Dans un document partagé avec les partenaires sociaux, Jean-Paul Delevoye propose un nouveau cadre de retraite mettant en avant un mécanisme de surcote et de décote pour encourager les Français à travailler plus longtemps. Voici les enjeux principaux de cette réforme.
Un âge de départ fixé à 62 ans
Pour liquider leurs droits, les travailleurs pourront toujours le faire à partir de 62 ans. Toutefois, le terme "âge légal" a été remplacé par "âge minimal" pour mieux rendre compte des choix individuels. La question demeure : doit-on laisser la liberté de choix ou établir une référence pour éviter des départs trop précoces ?
Incentives à rester actif : la surcote
Les retraités qui choisiront de continuer à travailler après 62 ans bénéficieront d'un "coefficient majorant" concernant leur pension, allant de 3 à 5 % pour chaque année supplémentaire d'activité. Ce système permettra de majorer définitivement leur pension, contrairement aux dispositions actuelles qui ne s’appliquent qu’en cas de remplissage de certaines conditions.
Pas de décote à 62 ans
Concernant une éventuelle décote pour ceux qui se retireraient à 62 ans, Jean-Paul Delevoye a précisé qu'aucune pénalité ne serait appliquée. La possibilité de choisir de partir à cet âge est maintenue, même si des incitations à rester plus longtemps en activité sont mises en avant.

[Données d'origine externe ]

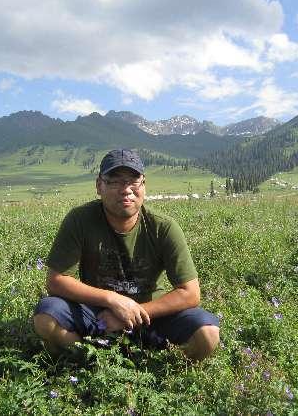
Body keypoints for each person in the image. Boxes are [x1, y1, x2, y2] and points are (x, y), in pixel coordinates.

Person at [33, 149, 220, 360]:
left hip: (151, 316)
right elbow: (56, 280)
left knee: (207, 334)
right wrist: (112, 300)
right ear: (99, 186)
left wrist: (133, 312)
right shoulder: (80, 220)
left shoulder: (164, 227)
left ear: (144, 185)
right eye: (115, 182)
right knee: (45, 318)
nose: (126, 190)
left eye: (133, 181)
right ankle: (92, 358)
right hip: (98, 315)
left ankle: (155, 365)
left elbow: (191, 293)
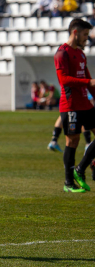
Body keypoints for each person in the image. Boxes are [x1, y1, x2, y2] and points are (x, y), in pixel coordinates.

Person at [54, 18, 95, 193]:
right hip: (70, 105)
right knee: (73, 141)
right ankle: (68, 183)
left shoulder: (81, 54)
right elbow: (63, 80)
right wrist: (88, 81)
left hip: (85, 103)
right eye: (85, 35)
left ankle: (81, 168)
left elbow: (89, 82)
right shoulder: (62, 53)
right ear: (75, 32)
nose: (87, 38)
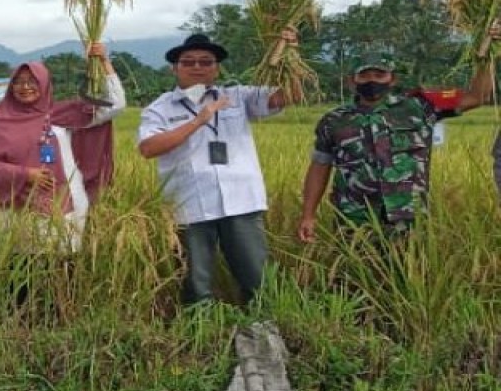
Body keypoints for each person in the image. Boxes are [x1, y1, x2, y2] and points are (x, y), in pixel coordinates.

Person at [137, 32, 288, 306]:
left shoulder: (238, 96)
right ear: (175, 68)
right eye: (189, 62)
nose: (197, 67)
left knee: (257, 276)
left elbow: (285, 97)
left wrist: (287, 51)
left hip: (241, 201)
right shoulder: (160, 108)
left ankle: (265, 324)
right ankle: (201, 332)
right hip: (189, 205)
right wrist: (198, 121)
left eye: (206, 62)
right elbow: (148, 148)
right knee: (196, 280)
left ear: (217, 68)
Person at [297, 52, 495, 242]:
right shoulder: (333, 121)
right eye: (364, 76)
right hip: (354, 220)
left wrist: (485, 57)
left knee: (409, 275)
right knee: (353, 275)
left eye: (379, 75)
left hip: (408, 219)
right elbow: (319, 166)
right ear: (351, 81)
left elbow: (477, 97)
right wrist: (308, 215)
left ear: (393, 79)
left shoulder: (419, 107)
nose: (371, 81)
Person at [0, 45, 124, 281]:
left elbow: (114, 105)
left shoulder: (62, 115)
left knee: (59, 274)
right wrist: (23, 174)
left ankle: (58, 317)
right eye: (18, 82)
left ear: (44, 84)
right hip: (11, 212)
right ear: (11, 87)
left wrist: (103, 62)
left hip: (62, 208)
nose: (25, 87)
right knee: (17, 276)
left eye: (32, 81)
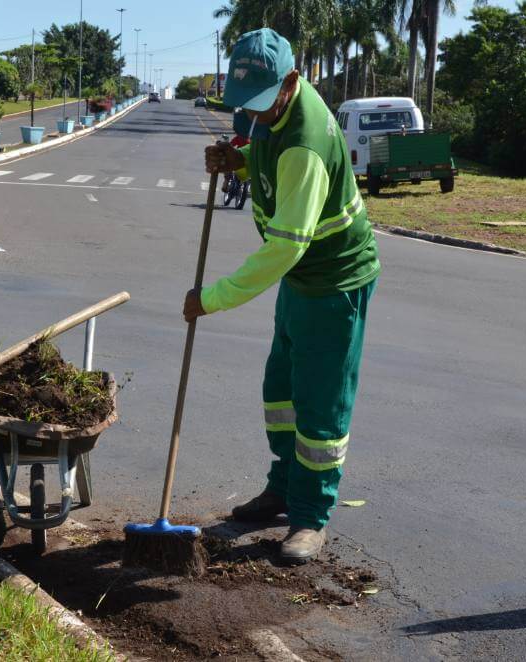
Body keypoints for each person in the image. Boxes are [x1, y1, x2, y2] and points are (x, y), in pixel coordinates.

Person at [183, 28, 380, 563]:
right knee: (282, 390)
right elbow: (264, 157)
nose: (255, 115)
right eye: (245, 105)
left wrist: (213, 297)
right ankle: (283, 487)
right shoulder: (268, 111)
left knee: (320, 401)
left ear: (292, 82)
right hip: (301, 281)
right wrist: (238, 161)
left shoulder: (306, 144)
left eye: (262, 103)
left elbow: (284, 248)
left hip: (334, 281)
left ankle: (309, 517)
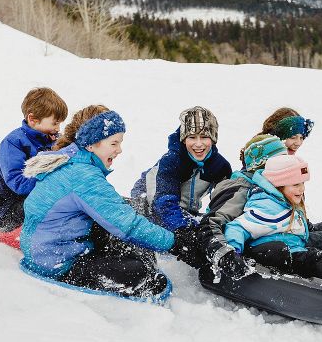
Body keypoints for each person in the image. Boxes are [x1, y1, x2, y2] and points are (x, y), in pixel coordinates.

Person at [19, 105, 195, 298]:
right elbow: (128, 225)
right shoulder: (83, 176)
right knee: (146, 279)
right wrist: (175, 243)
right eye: (113, 143)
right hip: (54, 260)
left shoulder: (73, 159)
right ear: (91, 144)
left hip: (50, 246)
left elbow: (113, 209)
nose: (119, 150)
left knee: (130, 215)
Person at [197, 134, 322, 278]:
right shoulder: (242, 188)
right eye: (280, 160)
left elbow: (306, 228)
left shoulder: (281, 190)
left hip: (291, 239)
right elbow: (213, 224)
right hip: (267, 249)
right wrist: (227, 255)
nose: (286, 164)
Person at [223, 154, 322, 293]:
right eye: (295, 184)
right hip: (274, 255)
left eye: (302, 183)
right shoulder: (269, 207)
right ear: (279, 186)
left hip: (293, 253)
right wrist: (233, 254)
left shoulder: (285, 203)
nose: (302, 189)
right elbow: (237, 227)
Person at [130, 106, 232, 265]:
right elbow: (164, 201)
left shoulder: (220, 167)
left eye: (204, 137)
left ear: (213, 138)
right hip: (150, 204)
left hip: (183, 210)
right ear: (184, 139)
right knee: (187, 233)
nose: (198, 144)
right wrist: (182, 231)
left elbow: (224, 204)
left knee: (203, 230)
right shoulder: (172, 160)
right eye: (192, 137)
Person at [0, 87, 68, 248]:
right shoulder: (13, 143)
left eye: (60, 123)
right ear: (33, 119)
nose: (58, 128)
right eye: (54, 123)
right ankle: (22, 233)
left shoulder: (53, 140)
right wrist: (50, 177)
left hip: (32, 201)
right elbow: (18, 183)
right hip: (10, 208)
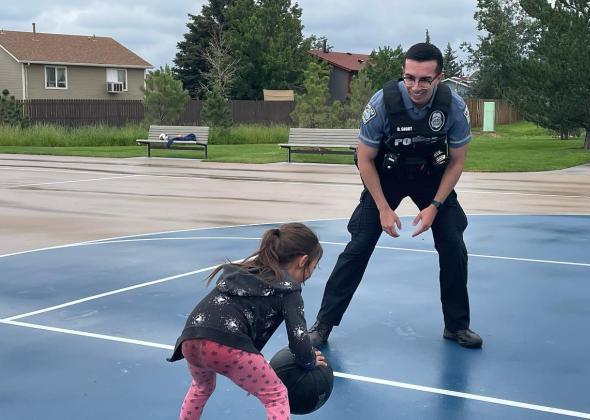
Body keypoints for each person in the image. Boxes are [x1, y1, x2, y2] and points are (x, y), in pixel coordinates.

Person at [308, 42, 482, 349]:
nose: (415, 86)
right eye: (409, 77)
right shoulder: (382, 103)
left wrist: (435, 206)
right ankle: (322, 326)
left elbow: (457, 162)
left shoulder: (453, 106)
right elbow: (364, 159)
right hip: (386, 176)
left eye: (424, 79)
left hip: (430, 176)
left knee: (454, 242)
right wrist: (383, 208)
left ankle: (456, 326)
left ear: (439, 77)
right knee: (358, 245)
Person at [168, 223, 327, 420]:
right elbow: (298, 339)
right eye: (313, 267)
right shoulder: (289, 289)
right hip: (227, 345)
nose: (309, 275)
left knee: (201, 387)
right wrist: (310, 360)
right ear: (303, 261)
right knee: (276, 395)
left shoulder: (243, 271)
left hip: (190, 338)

En outre, le concept d'un "âge de référence" est également envisagé, visant à guider les futurs retraités sur le moment optimal pour maximiser leur pension. Cette notion de référence, bien que spéculative pour l'instant, pourrait représenter un tournant significatif dans la gestion des retraites.
Les discussions autour de ces thèmes se poursuivront jusqu’au printemps, et il est prévu que le projet de loi soit présenté mi-2019. Des sujets tels que les départs anticipés pour les carrières longues et la prise en compte du chômage et de l'invalidité feront également partie des débats à venir.